The line was extended from Imam-Khomeini to Baharestan Metro Station in 2004, and to Shahid Madani, Sarsabz and Elm-o-Sanat University in March 2006 with the intermediate stations, Darvazeh Shemiran and Sabalan, opening in July 2006. It was extended further from Elm-o-Sanat University to Tehran Pars in February 2009, and to Farhangsara in June 2010. The extension phase to new east terminal is under construction.

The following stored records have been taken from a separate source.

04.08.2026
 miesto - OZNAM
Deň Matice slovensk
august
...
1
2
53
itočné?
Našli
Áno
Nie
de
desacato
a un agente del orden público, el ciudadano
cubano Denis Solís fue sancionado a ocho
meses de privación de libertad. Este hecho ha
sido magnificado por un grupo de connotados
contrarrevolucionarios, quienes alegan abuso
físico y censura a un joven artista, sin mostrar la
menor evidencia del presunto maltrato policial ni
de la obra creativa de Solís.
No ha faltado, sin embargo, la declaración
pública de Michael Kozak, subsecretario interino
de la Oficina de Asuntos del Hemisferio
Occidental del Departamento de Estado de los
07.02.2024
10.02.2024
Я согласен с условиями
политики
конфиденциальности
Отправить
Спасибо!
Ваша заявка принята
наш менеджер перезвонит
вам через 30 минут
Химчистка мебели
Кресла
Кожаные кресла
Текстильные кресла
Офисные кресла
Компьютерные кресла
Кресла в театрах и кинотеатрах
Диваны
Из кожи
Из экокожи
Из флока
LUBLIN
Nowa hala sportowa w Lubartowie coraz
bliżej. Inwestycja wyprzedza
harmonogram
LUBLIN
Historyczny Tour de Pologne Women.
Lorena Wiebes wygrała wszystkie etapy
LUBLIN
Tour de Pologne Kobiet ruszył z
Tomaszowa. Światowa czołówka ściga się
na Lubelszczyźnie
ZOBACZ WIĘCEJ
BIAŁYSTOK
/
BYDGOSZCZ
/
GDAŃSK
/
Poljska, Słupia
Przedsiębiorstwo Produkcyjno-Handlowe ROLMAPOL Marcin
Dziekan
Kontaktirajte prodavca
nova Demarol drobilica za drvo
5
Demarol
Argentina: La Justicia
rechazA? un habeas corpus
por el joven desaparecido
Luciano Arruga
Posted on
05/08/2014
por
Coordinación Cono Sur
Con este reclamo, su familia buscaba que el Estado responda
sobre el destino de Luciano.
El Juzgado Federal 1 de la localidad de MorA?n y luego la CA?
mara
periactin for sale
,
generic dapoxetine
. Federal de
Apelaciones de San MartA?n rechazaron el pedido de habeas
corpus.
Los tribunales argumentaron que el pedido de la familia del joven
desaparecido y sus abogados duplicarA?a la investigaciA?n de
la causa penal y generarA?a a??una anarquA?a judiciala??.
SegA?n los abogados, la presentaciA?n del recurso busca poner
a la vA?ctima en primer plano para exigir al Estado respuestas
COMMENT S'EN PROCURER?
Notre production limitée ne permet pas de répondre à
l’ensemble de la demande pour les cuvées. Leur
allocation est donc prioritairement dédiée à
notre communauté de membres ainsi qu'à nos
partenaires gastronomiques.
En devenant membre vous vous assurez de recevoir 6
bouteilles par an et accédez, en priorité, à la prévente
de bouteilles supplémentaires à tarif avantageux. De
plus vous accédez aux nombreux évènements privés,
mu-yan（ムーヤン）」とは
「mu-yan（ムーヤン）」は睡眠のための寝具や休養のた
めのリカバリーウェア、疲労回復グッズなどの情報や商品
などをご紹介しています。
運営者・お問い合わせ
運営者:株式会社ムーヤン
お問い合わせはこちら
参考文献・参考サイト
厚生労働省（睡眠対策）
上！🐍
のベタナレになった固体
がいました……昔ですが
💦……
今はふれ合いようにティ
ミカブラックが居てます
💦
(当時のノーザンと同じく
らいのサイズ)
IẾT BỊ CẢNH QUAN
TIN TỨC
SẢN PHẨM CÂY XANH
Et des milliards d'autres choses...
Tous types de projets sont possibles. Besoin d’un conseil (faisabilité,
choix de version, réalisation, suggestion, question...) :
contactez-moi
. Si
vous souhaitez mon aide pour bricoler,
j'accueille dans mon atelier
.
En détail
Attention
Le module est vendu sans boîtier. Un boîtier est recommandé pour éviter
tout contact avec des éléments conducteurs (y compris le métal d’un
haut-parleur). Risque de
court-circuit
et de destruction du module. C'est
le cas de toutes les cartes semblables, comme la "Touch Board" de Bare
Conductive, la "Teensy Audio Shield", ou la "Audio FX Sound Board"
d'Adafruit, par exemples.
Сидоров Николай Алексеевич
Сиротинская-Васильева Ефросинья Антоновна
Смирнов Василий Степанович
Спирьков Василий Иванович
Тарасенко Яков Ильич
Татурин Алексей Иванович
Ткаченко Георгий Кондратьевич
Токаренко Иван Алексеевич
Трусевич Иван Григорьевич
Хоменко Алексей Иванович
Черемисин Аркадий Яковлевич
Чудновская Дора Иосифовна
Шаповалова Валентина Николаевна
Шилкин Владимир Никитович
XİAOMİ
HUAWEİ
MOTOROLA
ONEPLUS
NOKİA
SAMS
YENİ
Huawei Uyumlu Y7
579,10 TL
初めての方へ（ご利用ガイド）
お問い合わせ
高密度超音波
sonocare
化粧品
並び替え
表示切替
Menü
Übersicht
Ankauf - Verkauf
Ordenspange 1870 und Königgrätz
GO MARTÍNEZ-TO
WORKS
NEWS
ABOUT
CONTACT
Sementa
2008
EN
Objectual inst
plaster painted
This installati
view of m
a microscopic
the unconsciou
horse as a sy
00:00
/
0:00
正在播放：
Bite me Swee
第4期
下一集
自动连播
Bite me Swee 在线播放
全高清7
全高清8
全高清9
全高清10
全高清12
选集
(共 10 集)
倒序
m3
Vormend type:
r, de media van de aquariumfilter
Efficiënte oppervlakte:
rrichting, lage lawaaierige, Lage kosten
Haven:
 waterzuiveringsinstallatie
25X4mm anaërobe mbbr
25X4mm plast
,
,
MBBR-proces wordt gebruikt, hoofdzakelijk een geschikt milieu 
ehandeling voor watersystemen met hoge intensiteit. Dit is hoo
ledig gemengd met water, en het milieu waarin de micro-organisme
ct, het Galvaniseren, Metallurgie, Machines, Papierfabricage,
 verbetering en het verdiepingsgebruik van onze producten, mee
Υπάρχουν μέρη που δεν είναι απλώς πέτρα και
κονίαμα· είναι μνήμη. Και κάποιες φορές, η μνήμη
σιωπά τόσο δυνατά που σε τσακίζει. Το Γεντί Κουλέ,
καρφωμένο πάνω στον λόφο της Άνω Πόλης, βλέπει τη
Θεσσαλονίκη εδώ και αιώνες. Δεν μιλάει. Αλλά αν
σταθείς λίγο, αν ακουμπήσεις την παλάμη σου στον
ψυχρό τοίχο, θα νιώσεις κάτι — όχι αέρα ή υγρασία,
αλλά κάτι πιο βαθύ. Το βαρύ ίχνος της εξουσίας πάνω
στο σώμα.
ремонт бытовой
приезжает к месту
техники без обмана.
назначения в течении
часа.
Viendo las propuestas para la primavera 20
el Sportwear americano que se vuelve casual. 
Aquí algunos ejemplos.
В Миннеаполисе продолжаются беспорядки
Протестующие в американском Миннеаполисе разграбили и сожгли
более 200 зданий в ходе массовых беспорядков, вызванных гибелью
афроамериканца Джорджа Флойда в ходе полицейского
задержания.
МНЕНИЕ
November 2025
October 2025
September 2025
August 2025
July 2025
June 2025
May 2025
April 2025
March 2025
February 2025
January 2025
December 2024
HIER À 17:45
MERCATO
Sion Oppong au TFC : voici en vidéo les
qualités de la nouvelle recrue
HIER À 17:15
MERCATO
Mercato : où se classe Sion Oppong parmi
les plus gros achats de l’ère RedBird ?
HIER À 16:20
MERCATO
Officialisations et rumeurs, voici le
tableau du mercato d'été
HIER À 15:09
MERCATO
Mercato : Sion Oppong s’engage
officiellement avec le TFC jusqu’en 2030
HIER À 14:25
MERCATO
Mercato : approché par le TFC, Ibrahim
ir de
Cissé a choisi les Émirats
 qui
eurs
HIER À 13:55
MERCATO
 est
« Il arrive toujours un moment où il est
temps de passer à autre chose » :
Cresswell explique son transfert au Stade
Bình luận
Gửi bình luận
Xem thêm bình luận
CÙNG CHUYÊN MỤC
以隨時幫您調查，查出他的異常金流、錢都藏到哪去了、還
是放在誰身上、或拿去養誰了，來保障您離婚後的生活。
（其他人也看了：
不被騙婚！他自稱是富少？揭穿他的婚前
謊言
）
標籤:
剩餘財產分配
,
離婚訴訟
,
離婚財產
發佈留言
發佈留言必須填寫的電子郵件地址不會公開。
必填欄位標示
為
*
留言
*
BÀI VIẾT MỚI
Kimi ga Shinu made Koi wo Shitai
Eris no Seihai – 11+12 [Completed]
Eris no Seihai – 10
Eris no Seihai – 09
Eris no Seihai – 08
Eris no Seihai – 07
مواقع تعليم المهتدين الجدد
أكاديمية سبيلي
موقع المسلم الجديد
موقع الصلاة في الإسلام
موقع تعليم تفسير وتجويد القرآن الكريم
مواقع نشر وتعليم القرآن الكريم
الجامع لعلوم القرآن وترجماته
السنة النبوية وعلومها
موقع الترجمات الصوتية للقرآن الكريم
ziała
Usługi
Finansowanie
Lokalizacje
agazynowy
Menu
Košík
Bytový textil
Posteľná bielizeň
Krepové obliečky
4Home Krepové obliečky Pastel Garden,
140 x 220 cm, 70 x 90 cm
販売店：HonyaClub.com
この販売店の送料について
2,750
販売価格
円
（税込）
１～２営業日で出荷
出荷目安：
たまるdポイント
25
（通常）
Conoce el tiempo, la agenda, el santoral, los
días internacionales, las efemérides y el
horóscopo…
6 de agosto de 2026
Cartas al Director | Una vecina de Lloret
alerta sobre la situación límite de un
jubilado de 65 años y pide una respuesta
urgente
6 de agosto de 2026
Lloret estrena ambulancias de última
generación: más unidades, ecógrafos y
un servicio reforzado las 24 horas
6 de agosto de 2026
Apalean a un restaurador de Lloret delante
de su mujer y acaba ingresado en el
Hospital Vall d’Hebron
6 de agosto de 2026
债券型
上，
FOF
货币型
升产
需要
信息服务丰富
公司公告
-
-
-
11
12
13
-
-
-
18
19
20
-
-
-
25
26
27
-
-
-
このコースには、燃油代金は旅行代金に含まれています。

This line, plus Line 4 are the only lines to intersect with every single one of the other four operational lines.
This line also serves three universities across the city: Sharif University of Technology, Imam Ali University for Army Officers, and Iran University of Science and Technology.

==Route==
The line starts at western Tehran, north of Tehran-Karaj Freeway, going southeast along Teymuri Street, intersecting line 4 at Shademan Station on Azadi Street. It keeps going southeast along Azarbaijan Street. It then turns east and runs along Emam Khomeini Street until it reaches Toopkhaneh, intersecting with line 1 at Imam Khomeini station. It then turns northwest, passing line 4 again at Darvazeh Shemiran, and Imam Hossein Square. It then goes along Ayatollah Madani Street for 5.5 km, until reaching Resalat Expressway, where it turns east again. It goes eastwards for another 5.7 km, until reaching Farhangsara station.

==Future==
A 4.5 km long extension going eastwards from Farhangsara station is proposed. The proposed line would reach Tehran Eastern Bus Terminal. It may also be continued towards the city of Pardis.